Rickettsia rickettsii is a Gram-negative, intracellular, cocco-bacillus bacterium that was first discovered in 1896. Having a reduced genome, the bacterium harvests nutrients from its host cell to carry out respiration, making it an organo-heterotroph. Maintenance of its genome is carried out through vertical gene transfer where specialization of the bacterium allows it to shuttle host sugars directly into its tricarboxylic acid (TCA) cycle.
Other characteristics of the bacteria include membrane proteins that are useful in the identification of R. rickettsii strains and useful in targeting from antibiotics. A capsule encircling the bacterium allows for attachment to host cells and additionally acts as a defense mechanism for resisting phagocytosis. Varying strains of R. rickettsii have different genotypes and phenotypes that alter the pathogenicity, virulence, and the appearance of the bacteria.

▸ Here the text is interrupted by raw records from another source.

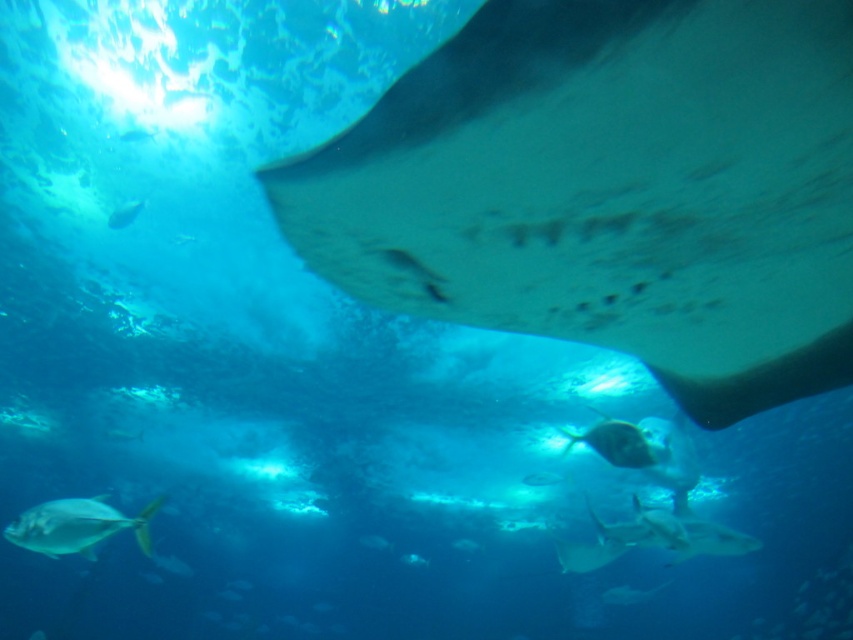
You are a marine biologist observing the aquarium. You need to locate the smooth gray stingray at upper right in the image. What are its coordinates?

The smooth gray stingray at upper right is located at coordinates (610, 189).

Based on the photo, you are an underwater photographer aiming to capture a closeup of the shiny silver fish at lower left and the shiny silver fish at upper left. Since you can only focus on one fish at a time, which fish should you choose to ensure the photo is in focus if your camera has a limited depth of field?

You should focus on the shiny silver fish at lower left because it is bigger than the shiny silver fish at upper left, so it will require a closer focus distance to maintain clarity.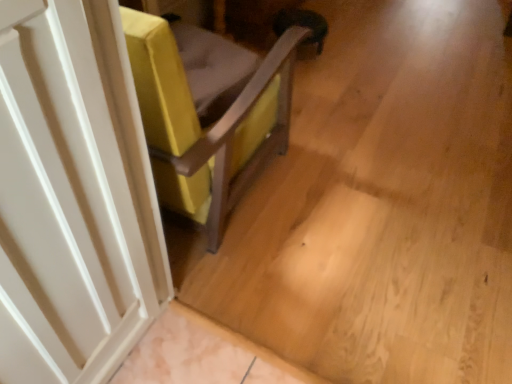
This screenshot has height=384, width=512. Find the location of `velvet yellow chair at center`. velvet yellow chair at center is located at coordinates (207, 121).

What do you see at coordinates (207, 121) in the screenshot? Image resolution: width=512 pixels, height=384 pixels. I see `velvet yellow chair at center` at bounding box center [207, 121].

You are a GUI agent. You are given a task and a screenshot of the screen. Output one action in this format:
    pyautogui.click(x=<x>, y=<y>)
    Task: Click on the white matte door at left
    This screenshot has height=384, width=512.
    Given the screenshot: What is the action you would take?
    pyautogui.click(x=73, y=196)

The height and width of the screenshot is (384, 512). What do you see at coordinates (73, 196) in the screenshot? I see `white matte door at left` at bounding box center [73, 196].

This screenshot has height=384, width=512. I want to click on velvet yellow chair at center, so click(x=207, y=121).

Considering the relative positions of velvet yellow chair at center and white matte door at left in the image provided, is velvet yellow chair at center to the left or to the right of white matte door at left?

In the image, velvet yellow chair at center appears on the right side of white matte door at left.

In the scene shown: Is velvet yellow chair at center in front of white matte door at left?

No, velvet yellow chair at center is further to the viewer.

Is point (169, 103) farther from camera compared to point (108, 252)?

Yes.

From the image's perspective, between velvet yellow chair at center and white matte door at left, who is located below?

From the image's view, white matte door at left is below.

From a real-world perspective, between velvet yellow chair at center and white matte door at left, who is vertically lower?

velvet yellow chair at center.

Is velvet yellow chair at center wider than white matte door at left?

Correct, the width of velvet yellow chair at center exceeds that of white matte door at left.

Is velvet yellow chair at center taller than white matte door at left?

No, velvet yellow chair at center is not taller than white matte door at left.

Is velvet yellow chair at center bigger than white matte door at left?

Yes, velvet yellow chair at center is bigger than white matte door at left.

Is velvet yellow chair at center situated inside white matte door at left or outside?

velvet yellow chair at center is not inside white matte door at left, it's outside.

Is velvet yellow chair at center far away from white matte door at left?

That's not correct — velvet yellow chair at center is a little close to white matte door at left.

Is velvet yellow chair at center facing towards white matte door at left?

No, velvet yellow chair at center is not aimed at white matte door at left.

How different are the orientations of velvet yellow chair at center and white matte door at left in degrees?

They differ by 90.5 degrees in their facing directions.

In the scene shown: How much distance is there between velvet yellow chair at center and white matte door at left?

velvet yellow chair at center is 17.30 inches away from white matte door at left.

Find the location of a particular element. Image resolution: width=512 pixels, height=384 pixels. door in front of the velvet yellow chair at center is located at coordinates (73, 196).

Which is more to the left, white matte door at left or velvet yellow chair at center?

Positioned to the left is white matte door at left.

Does white matte door at left come in front of velvet yellow chair at center?

Yes, the depth of white matte door at left is less than that of velvet yellow chair at center.

Which is farther from the camera, (80,339) or (186,176)?

The point (186,176) is farther.

Based on the photo, from the image's perspective, is white matte door at left above or below velvet yellow chair at center?

white matte door at left is situated lower than velvet yellow chair at center in the image.

Consider the image. From a real-world perspective, is white matte door at left physically above velvet yellow chair at center?

Yes, from a real-world perspective, white matte door at left is over velvet yellow chair at center

Between white matte door at left and velvet yellow chair at center, which one has smaller width?

white matte door at left.

Considering the relative sizes of white matte door at left and velvet yellow chair at center in the image provided, is white matte door at left taller than velvet yellow chair at center?

Indeed, white matte door at left has a greater height compared to velvet yellow chair at center.

Is white matte door at left bigger than velvet yellow chair at center?

Incorrect, white matte door at left is not larger than velvet yellow chair at center.

Is white matte door at left surrounding velvet yellow chair at center?

That's incorrect, velvet yellow chair at center is not inside white matte door at left.

Is white matte door at left not near velvet yellow chair at center?

No, white matte door at left is not far away from velvet yellow chair at center.

Is white matte door at left oriented towards velvet yellow chair at center?

No, white matte door at left is not oriented towards velvet yellow chair at center.

What's the angular difference between white matte door at left and velvet yellow chair at center's facing directions?

The angular difference between white matte door at left and velvet yellow chair at center is 90.5 degrees.

At what (x,y) coordinates should I click in order to perform the action: click on furniture on the right of the white matte door at left. Please return your answer as a coordinate pair (x, y). Looking at the image, I should click on (207, 121).

Where is `door above the velvet yellow chair at center (from a real-world perspective)`? Image resolution: width=512 pixels, height=384 pixels. door above the velvet yellow chair at center (from a real-world perspective) is located at coordinates (73, 196).

Locate an element on the screen. This screenshot has height=384, width=512. furniture lying above the white matte door at left (from the image's perspective) is located at coordinates (207, 121).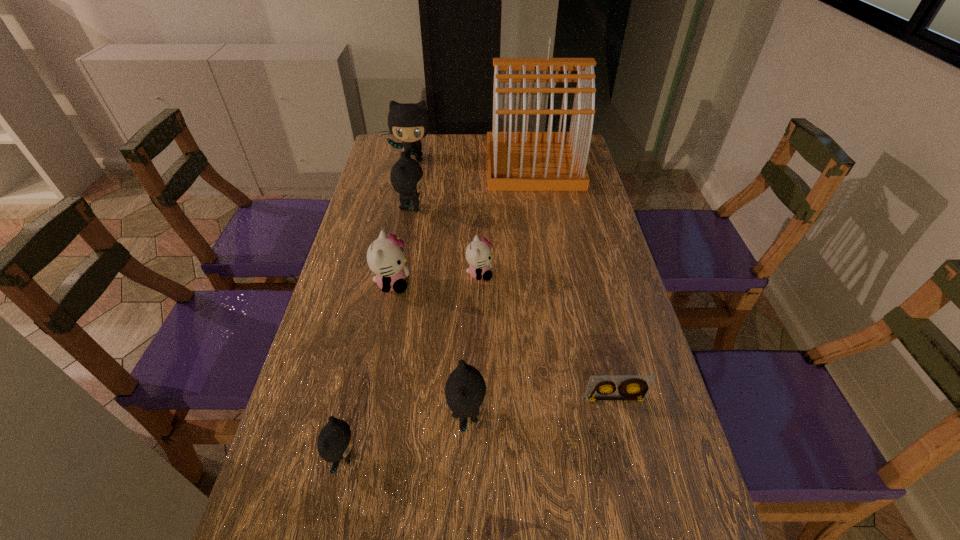
Locate an element on the screen. empty space that is in between the rightmost gray kitten and the second biggest gray kitten is located at coordinates (439, 312).

This screenshot has height=540, width=960. Find the location of `vacant area between the second smallest gray kitten and the smallest gray kitten`. vacant area between the second smallest gray kitten and the smallest gray kitten is located at coordinates (405, 436).

Identify the location of vacant point located between the bigger white kitten and the shortest object. (503, 341).

Where is `empty location between the left white kitten and the second smallest gray kitten`? empty location between the left white kitten and the second smallest gray kitten is located at coordinates (429, 349).

Find the location of a particular element. This screenshot has width=960, height=540. free space that is in between the fifth nearest kitten and the right white kitten is located at coordinates [x=445, y=241].

Locate an element on the screen. empty location between the tallest kitten and the left white kitten is located at coordinates (403, 221).

At what (x,y) coordinates should I click in order to perform the action: click on vacant point located between the bigger white kitten and the right white kitten. Please return your answer as a coordinate pair (x, y). Looking at the image, I should click on (436, 279).

At what (x,y) coordinates should I click in order to perform the action: click on free spot between the right white kitten and the shortest object. Please return your answer as a coordinate pair (x, y). Looking at the image, I should click on (547, 336).

Identify the location of object that is the closest to the videotape. The height and width of the screenshot is (540, 960). (465, 391).

Locate an element on the screen. The width and height of the screenshot is (960, 540). object identified as the fourth closest to the right white kitten is located at coordinates (516, 161).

R. rickettsii is the causative agent of Rocky Mountain spotted fever and is transferred to its host via a tick bite. It is one of the most pathogenic Rickettsia species and affects a large majority of the Western Hemisphere, most commonly the Americas. The pathogenic agent has been found on every continent, except Antarctica; however, Rocky Mountain spotted fever occurs mostly in North, Central, and South America. These environments provide sufficient conditions for the amplification of the bacteria within a vertebrate host, such as a horse or dog. The bacteria are transmitted through a vector, such as a tick, to a vertebrate host where it can then be amplified and passed on to a person, resulting in the zoonotic disease.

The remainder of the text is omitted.